Travels with Teri Endorses Travisa

Travels with Teri now offers a visa/passport booking engine on its website for Travisa. 

Travisa Passport and Visa Service is recommended exclusively by Travels with Teri for its long reputation of accuracy, reliability and superior customer service. As a professional involved in international travel, Travels with Teri  knows they can count on Travisa.  The following story appeared in the San Francisco Chronicle:


Need a new passport today? It’s possible in the Bay Area
 

Michael Dougan

You’ve packed your bags, you’ve booked your cab to the airport, you’ve checked your passport and – oh my God! – it’s expired.

First thing: Get down on your knees and give thanks you live in the Bay Area, one of 13 metropolitan areas where it’s possible to get a U.S. passport issued or renewed the day you apply.

Normally it takes six weeks through the mail; those in a serious hurry can pay an extra $35 for two-week expedited service.

Phone the San Francisco Passport Agency at (415) 538-2700 and follow the voice mail instructions. You will be required to tell them when you’re planning to leave the country (don’t lie; they’ll ask to see your airline tickets) and, based upon that date, you will be given an appointment to come into their office on Hawthorne Street in downtown San Francisco office, fill out the paperwork and receive your new or renewed passport.

Do not show up without an appointment, waving your expired passport in the air and shrieking hysterically. The guards won’t be impressed.

Devin Jindrich’s vacation was saved by this service. The 30-year-old Berkeley resident and his fiancee were “just shopping around (on the Web), and we found these really cheap tickets to Amsterdam. We got them and I realized my passport had expired.”

Jindrich phoned the passport office and told them he would be flying out the following Tuesday. He was delighted to be granted an appointment for noon.

Jindrich showed up an hour early to fill out the application form, available from a box outside the passport office entrance on the fifth floor at 95 Hawthorne St. He brought the required items: two 2-by-2-inch photos of himself, his old passport, his airline ticket, itinerary and checkbook.

The same fast-track service is available for first-time passport applicants, who must produce proof of U.S. citizenship (a birth certificate or, for immigrants, naturalization or citizenship papers) in place of an old passport.

Jindrich had picked a quiet day. Only a handful of applicants were inside the large waiting room when he was permitted to pass through the metal detector and stroll straight to a check-in window. He was assigned a number and was directed to sit down and wait for an available clerk.

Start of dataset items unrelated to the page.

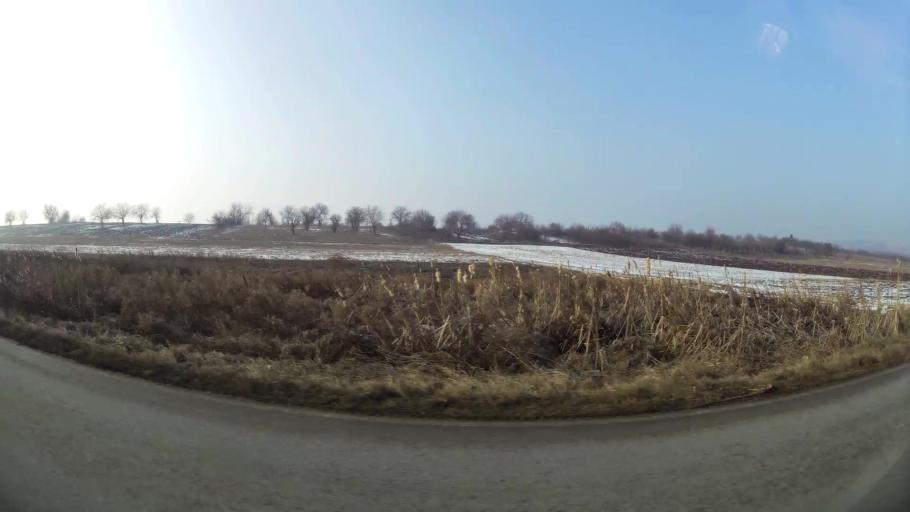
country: MK
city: Kadino
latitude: 41.9752
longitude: 21.6095
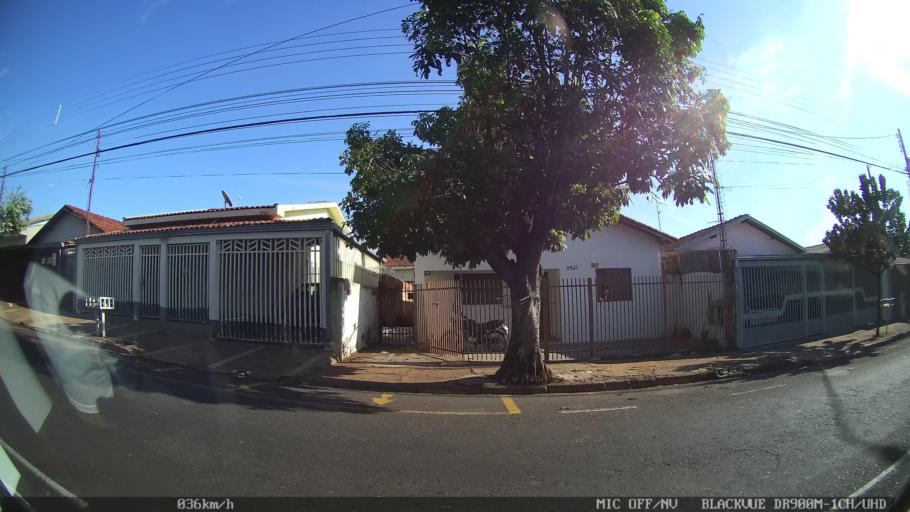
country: BR
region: Sao Paulo
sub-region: Sao Jose Do Rio Preto
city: Sao Jose do Rio Preto
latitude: -20.7779
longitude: -49.4016
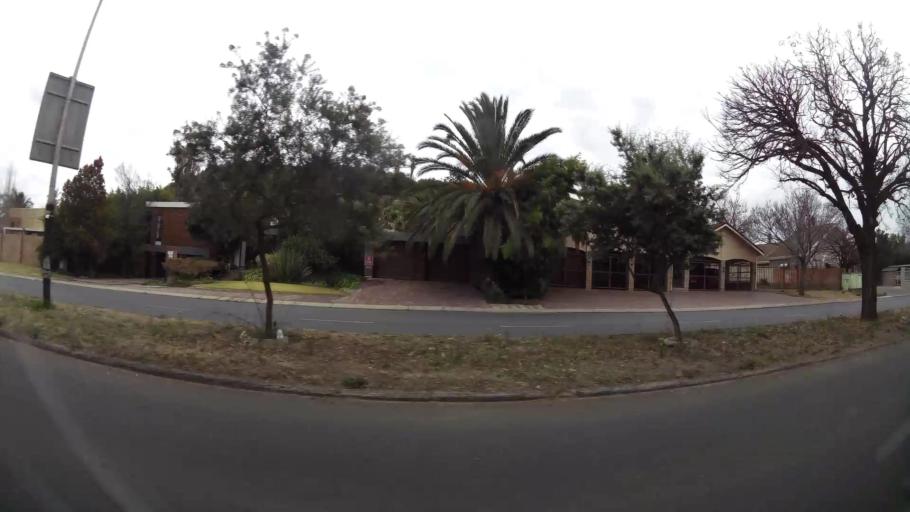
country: ZA
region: Orange Free State
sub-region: Mangaung Metropolitan Municipality
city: Bloemfontein
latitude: -29.0896
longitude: 26.2042
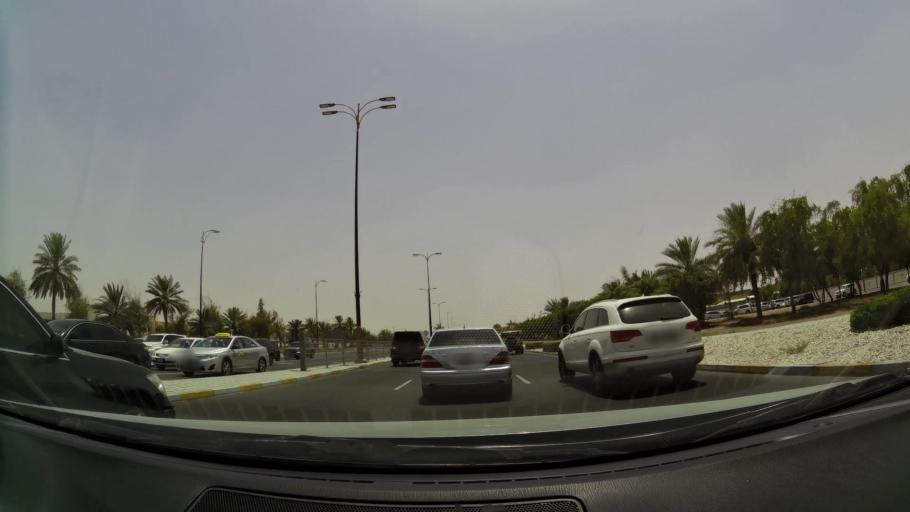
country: AE
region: Abu Dhabi
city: Al Ain
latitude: 24.2005
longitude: 55.7147
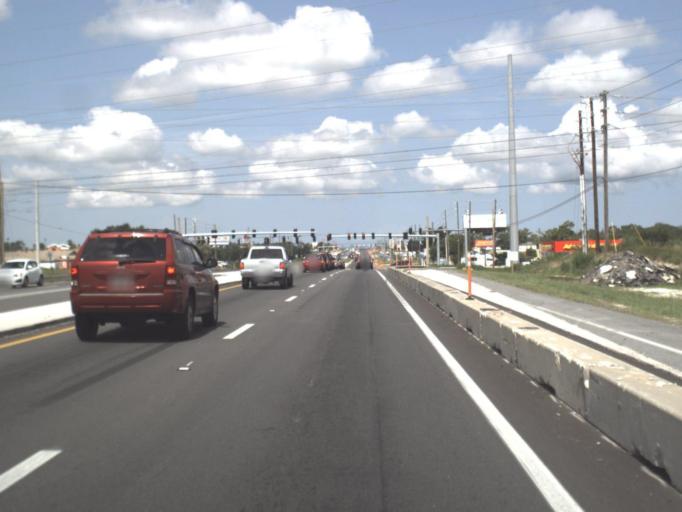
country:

Before he could reach a chair, his number was announced on a public address system and a lighted sign told him to go to window No. 8. There, Jindrich told passport clerk Vivian Najaro he needed a passport as soon as he could get one.

The process took less then three minutes. Najaro looked over his papers and accepted a check for $75.

“If he had done this six weeks ago, he could have got it for $40,” Najaro told me as I peered over Jindrich’s shoulder.

“Six weeks ago I didn’t know a lot about my life,” he replied with a smile.

Najaro instructed Jindrich to return at 2 p.m. the following day to pick up his passport. She said applicants who appear on the day they are departing and those who travel more than 200 miles to keep an appointment can get their passports on the same day they apply.

Or not.

“Sometimes we have to say no,” she said. That’s because applicants show up without the necessary documents. Photocopies are not acceptable; you’ve got to bring the originals.

While making an appointment at the passport office is the cheapest way to obtain a last-minute renewal (or new passport), it’s not always the easiest. Some people prefer to use a commercial service like Travisa, which will deal with the passport office on your behalf – for a price.

“We can do it in a day if we need to,” said Pete Kirchgessner, manager of the Travisa office at 41 Sutter St., Suite 215, San Francisco 94104 (phone: 415-837-0771 or 800-421-5468; fax: 415-837-0775). Travisa also handles mail applications. Customers can have the new passports delivered to their doors within 24 hours of the time the application (with photos and documentation) arrives at Travisa, said Kirchgessner.

The service is popular with people who live out of town or who can’t afford to take time off work to stand in line at the passport office.

Using a service like Travisa almost triples the passport cost. On top of the $75 passport fee, Travisa charges $134 for a 24-hour turn-around (plus cost of overnight package delivery each way), $69 for one week and $49 for one- month service.

Travisa is a national operation, so it’s a great deal for people in, say, Wichita, Kan., or Laramie, Wyo., who need passports in a hurry. Other Travisa offices are located in New York, Chicago, Puerto Rico and at company headquarters in Washington, D.C. The corporate Web site is www.travisa.com.

For your procrastinating cousins far away, the State Department’s other same-day-service passport offices are located in Boston; Chicago; Honolulu; Houston; Los Angeles; Miami; New Orleans; New York; Philadelphia; Seattle; Stamford, Conn.; and Washington D.C.